Re: [LSF/MM/BPF TOPIC] Measuring limits and enhancing buffered IO

Matthew Wilcox <willy@xxxxxxxxxxxxx> · Sun, 25 Feb 2024 13:10:39 +0000

On Sun, Feb 25, 2024 at 12:18:23AM -0500, Kent Overstreet wrote:
> Before large folios, we had people very much bottlenecked by 4k page
> overhead on sequential IO; my customer/sponsor was one of them.
> 
> Factor of 2 or 3, IIRC; it was _bad_. And when you looked at the
> profiles and looked at the filemap.c code it wasn't hard to see why;
> we'd walk a radix tree, do an atomic op (get the page), then do a 4k
> usercopy... hence the work I did to break up
> generic_file_buffered_read() and vectorize it, which was a huge
> improvement.

There's also the small random 64 byte read case that we haven't optimised
for yet.  That also bottlenecks on the page refcount atomic op.

The proposed solution to that was double-copy; look up the page without
bumping its refcount, copy to a buffer, look up the page again to be
sure it's still there, copy from the buffer to userspace.

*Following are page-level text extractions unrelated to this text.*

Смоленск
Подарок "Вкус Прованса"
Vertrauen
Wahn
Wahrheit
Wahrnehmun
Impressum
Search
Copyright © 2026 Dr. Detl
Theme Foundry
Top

Except that can go wrong under really unlikely circumstances.  Look up the
page, page gets freed, page gets reallocated to slab, we copy sensitive
data from it, page gets freed again, page gets reallocated to the same
spot in the file (!), lookup says "yup the same page is there".
We'd need a seqcount or something to be sure the page hasn't moved.